Still, Alien Isolation is just gorgeous. It's no wonder that it took 3 years to develop. The androids have that very disturbing THX 1138 quality, that gives you no glimmer of their intent for human preservation. I would have loved to see an actual Alien franchise film with these Seegson defective androids.

The designers also made a Nostromo mission you can add on, so you can play as in the original 1979 film. They even brought in the original actors for voice, and just in time, too. (Rest in peace John Hurt.)

I experienced the rest of the game as a movie though video walkthroughs. It's all my heart could take.

Let me just say Ripley is up shit creek without a paddle more than 600 times over than any Ripley in any previous film to date or will be in any future film, absolutely to the point of total implausible survival.

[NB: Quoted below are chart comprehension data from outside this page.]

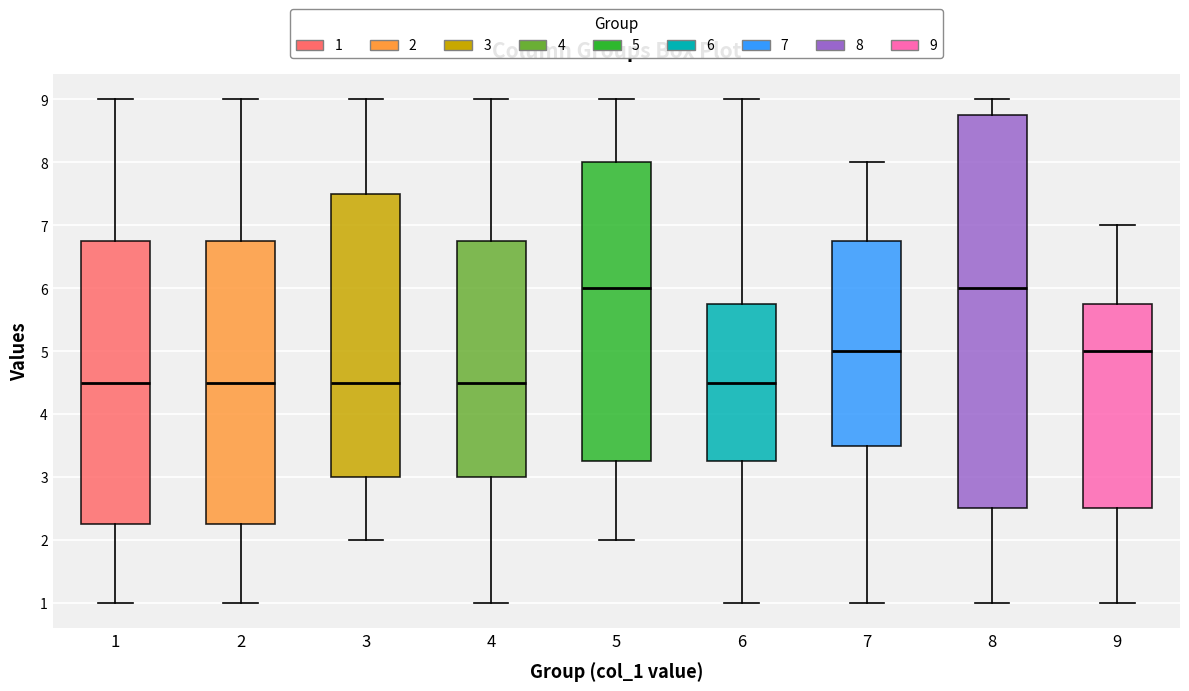

Reading left to right, transcribe this box plot: for each box, give where its median line is, the range the box spans, and where its two whiskers end, as read against the y-axis. The values are not printed on the chart, so give them approximately, as read against the axis.

1: median 4.5, box 2.3 to 6.8, whiskers 1.0 to 9.0
2: median 4.5, box 2.3 to 6.8, whiskers 1.0 to 9.0
3: median 4.5, box 3.0 to 7.5, whiskers 2.0 to 9.0
4: median 4.5, box 3.0 to 6.8, whiskers 1.0 to 9.0
5: median 6.0, box 3.3 to 8.0, whiskers 2.0 to 9.0
6: median 4.5, box 3.3 to 5.8, whiskers 1.0 to 9.0
7: median 5.0, box 3.5 to 6.8, whiskers 1.0 to 8.0
8: median 6.0, box 2.5 to 8.8, whiskers 1.0 to 9.0
9: median 5.0, box 2.5 to 5.8, whiskers 1.0 to 7.0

Future humans just don't burst into flames in the presence of gamma rays like they used to.
She falls, a lot. Gets hit by trains, ejected into space at least 3 times, exposed to radiation, strangled, shot, and a host of other fatal events. But don't worry, Ripley, you have a circuit card and a wall phone.

I would actually love to play this game all the through with it only being mildly fatal, like Portal. But since this will be the last game I play for a while, at least the storyline can be put to rest. Plus, if I see one more Ron Cobb bulkhead, I'm going to puke rainbows.